Materials provided below:

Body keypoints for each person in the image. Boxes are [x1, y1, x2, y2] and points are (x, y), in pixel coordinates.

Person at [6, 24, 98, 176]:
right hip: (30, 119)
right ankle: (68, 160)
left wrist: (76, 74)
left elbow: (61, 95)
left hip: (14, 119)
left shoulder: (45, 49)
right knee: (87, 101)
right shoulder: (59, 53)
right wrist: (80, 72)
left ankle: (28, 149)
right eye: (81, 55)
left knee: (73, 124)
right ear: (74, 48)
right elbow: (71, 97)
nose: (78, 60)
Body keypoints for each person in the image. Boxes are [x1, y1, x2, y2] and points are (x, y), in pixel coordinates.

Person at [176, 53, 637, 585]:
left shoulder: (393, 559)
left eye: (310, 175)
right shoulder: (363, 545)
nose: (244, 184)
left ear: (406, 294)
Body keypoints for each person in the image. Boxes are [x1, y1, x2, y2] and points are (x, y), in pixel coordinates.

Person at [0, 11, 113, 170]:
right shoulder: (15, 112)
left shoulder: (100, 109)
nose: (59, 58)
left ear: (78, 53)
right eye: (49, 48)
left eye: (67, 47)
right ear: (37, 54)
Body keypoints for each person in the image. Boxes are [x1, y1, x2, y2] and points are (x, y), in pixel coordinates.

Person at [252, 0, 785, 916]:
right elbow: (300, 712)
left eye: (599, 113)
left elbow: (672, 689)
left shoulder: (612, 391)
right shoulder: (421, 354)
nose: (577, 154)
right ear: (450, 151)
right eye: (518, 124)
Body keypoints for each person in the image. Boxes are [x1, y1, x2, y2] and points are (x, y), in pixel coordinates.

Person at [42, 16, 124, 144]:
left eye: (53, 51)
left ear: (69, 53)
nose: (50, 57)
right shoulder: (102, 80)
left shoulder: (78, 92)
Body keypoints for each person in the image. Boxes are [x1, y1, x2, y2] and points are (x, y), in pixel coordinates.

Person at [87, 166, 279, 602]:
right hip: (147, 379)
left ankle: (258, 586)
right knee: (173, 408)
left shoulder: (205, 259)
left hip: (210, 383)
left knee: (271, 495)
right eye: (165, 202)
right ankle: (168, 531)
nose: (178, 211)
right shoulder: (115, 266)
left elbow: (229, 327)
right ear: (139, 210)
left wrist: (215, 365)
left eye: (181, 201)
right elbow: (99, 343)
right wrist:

End of Materials provided.

Reproduce only the lines above spanning from the line containing "nose: (244, 184)" through the line containing "left ear: (78, 53)", word for word.

■ **Answer area**
nose: (244, 184)
left ear: (406, 294)
Body keypoints for each person in the image. Boxes are [x1, y1, x2, y2] and points are (x, y), in pixel coordinates.

Person at [0, 11, 113, 170]:
right shoulder: (15, 112)
left shoulder: (100, 109)
nose: (59, 58)
left ear: (78, 53)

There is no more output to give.